Forty days of penitential time on the path of self-restraint is a tenth of the whole year. That's biblical logic. “Thou shalt not steal,” says Scripture. This commandment applies especially to time. In the light of the ascetic logic of fasting, a tenth of the time, like a biblical tithe, is offered to God. At the same time, it becomes an aspiration on the path to freedom. Freedom is revealed as the ability to limit oneself for the sake of one's neighbor and God.

So, every day becomes a struggle with yourself. Moreover, the biblical fast is not a diet of selective attitude to nutrition, but a complete absence of food and drink before sunset.

However, this also reveals the paradoxical Christian perception of any ascetic effort. With each day of this forty-day journey, like kilometers of a marathon, a fasting person realizes that where the rules of fasting are observed, pride comes instead of eating, and instead of drinking, condemnation of those who do not know fasting. “So, the commandment for life served me unto death,” writes Paul (Rom. 7:10). As a result, fasting turns into a consciousness of the inability to observe it as it should.

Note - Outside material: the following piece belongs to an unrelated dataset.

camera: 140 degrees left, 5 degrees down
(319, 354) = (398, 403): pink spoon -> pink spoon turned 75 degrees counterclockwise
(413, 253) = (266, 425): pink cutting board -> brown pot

Thus, the path of fasting, and this is the disclosure of the essence of this spiritual marathon, as the path of dying in the consciousness of one's own inability, and spiritual bankruptcy, leads to a natural outcome. “You bear the name as if you were alive, but you are dead,” the Lord addresses the Churches in the Apocalypse (Rev. 3:1). It turns out that, unlike the marathon legend, in which a dying warrior proclaims the joy of victory, none of the people who believe and fast here on earth are simply able to survive this good news.

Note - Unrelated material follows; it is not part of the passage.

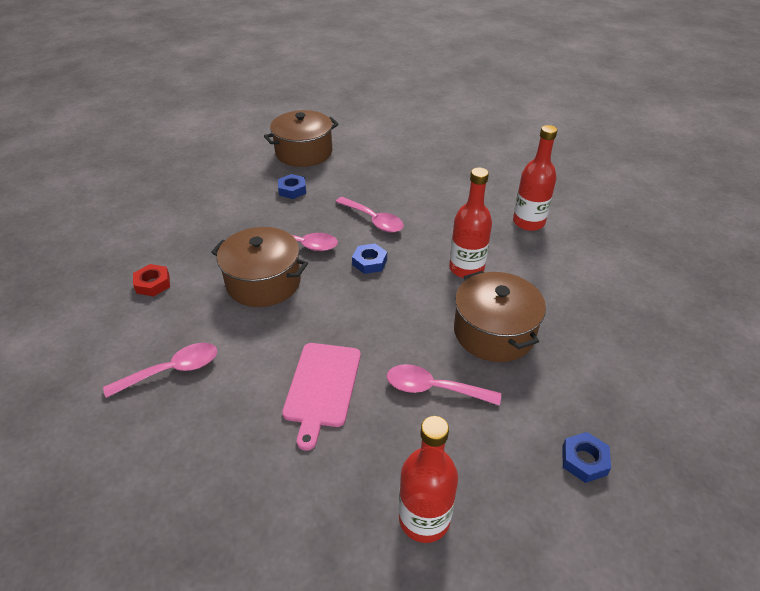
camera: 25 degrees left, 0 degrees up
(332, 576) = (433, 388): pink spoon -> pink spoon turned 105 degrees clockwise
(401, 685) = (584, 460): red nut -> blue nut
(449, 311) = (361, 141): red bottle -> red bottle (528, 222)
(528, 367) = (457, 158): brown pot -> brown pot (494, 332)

If the earthly life of the Lord Jesus ended with death on the Cross, it would be the greatest triumph of the forces of evil in history. "But God raised up His Son" (Acts 3:26). If Great Lent ended with the end of self-restriction in food and drink on the fortieth day and simply turned into a celebration, this would be evidence of the enslavement of the man of time and physiology. This is what St. Augustine (354-430) and the Great Reformers so rejected, calling "justification by works."

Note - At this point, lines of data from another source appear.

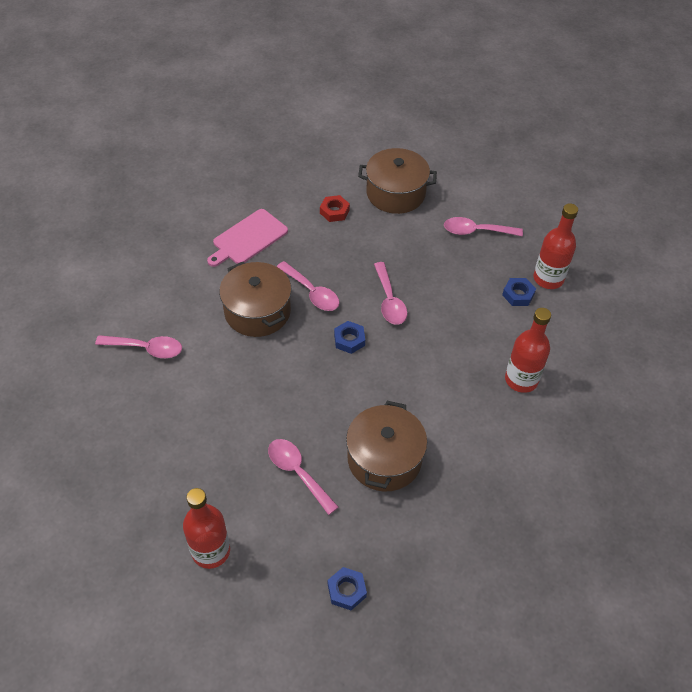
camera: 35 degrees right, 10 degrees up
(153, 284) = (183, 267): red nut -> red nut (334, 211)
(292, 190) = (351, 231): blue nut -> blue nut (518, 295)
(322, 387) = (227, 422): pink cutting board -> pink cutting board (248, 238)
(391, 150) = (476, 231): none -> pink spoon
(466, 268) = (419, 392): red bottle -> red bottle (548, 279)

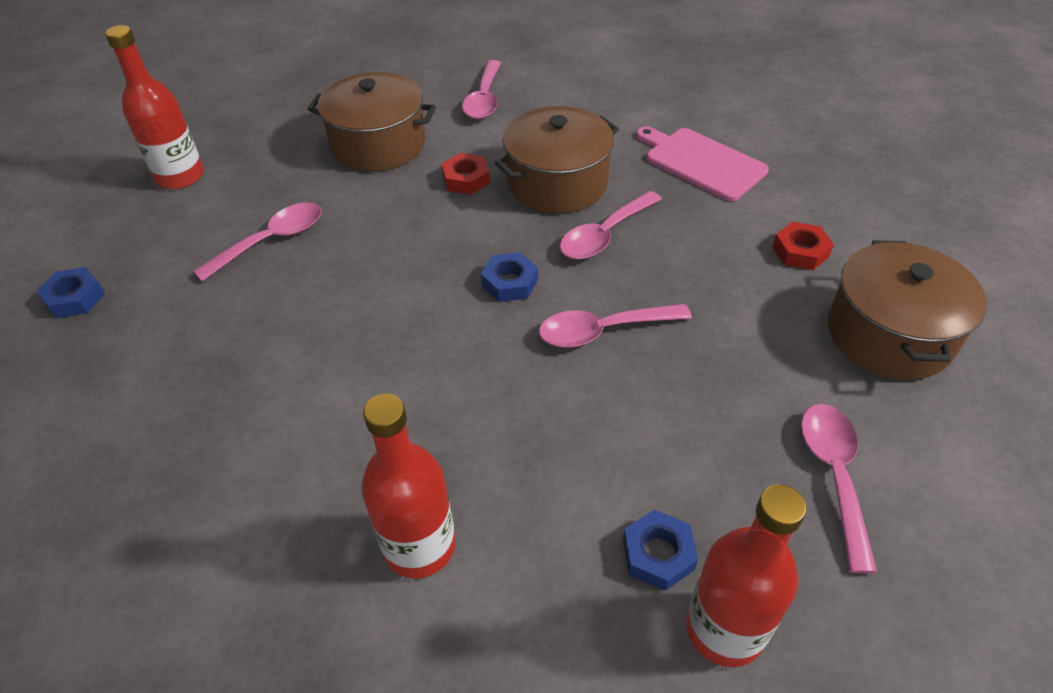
camera: 90 degrees right, 5 degrees down
(245, 360) = (466, 179): none -> red nut
(384, 459) = (274, 332): brown pot -> brown pot (378, 144)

It is important that according to the biblical ideas of the people of God, especially during the earthly life of Jesus Christ, the conviction prevailed that the Righteous One, that is, the Messiah, the Son of God and the Son of Man, had to die on the day of His Conception. According to the Fathers of the Church, this was connected with the mysterious biblical prohibition to interfere with “the flesh of a kid with mother’s milk” (cf. Ex. 23:9), as well as the curse with which Job, the biblical righteous man, cursed the day of his conception. “After this Job opened his mouth and cursed his day,” says the book (Job 3:1).

“Now is the beginning of our salvation,” says the troparion of the Annunciation. The simultaneity of the end of the forty days of fasting and the celebration of the Annunciation this year contains an important sign. So, God Himself, the Lord of the times, teaches the Church and the world to “always remember the Lord Jesus, risen from the dead” (2 Tim. 2:8). For in Him alone in these Last Times, and always, is deliverance and salvation.

So, the Holy Forty Day gives way to Passion Week. This year it happens on the Day of the Annunciation. Thus, in the liturgy and life of the Church, the Image of that One, the Conqueror of hell and death, is revealed. He not only conveyed to people the news of victory and liberation - as biblical and extra-biblical prophets could do - but took away death itself from people.

In the incomprehensible sacramental consequence of the Annunciation, by the Holy Spirit, Jesus granted people to be born of the Father and God (John 1:13), and bestowed the "Kingdom, Power and Glory" to proclaim the Good News.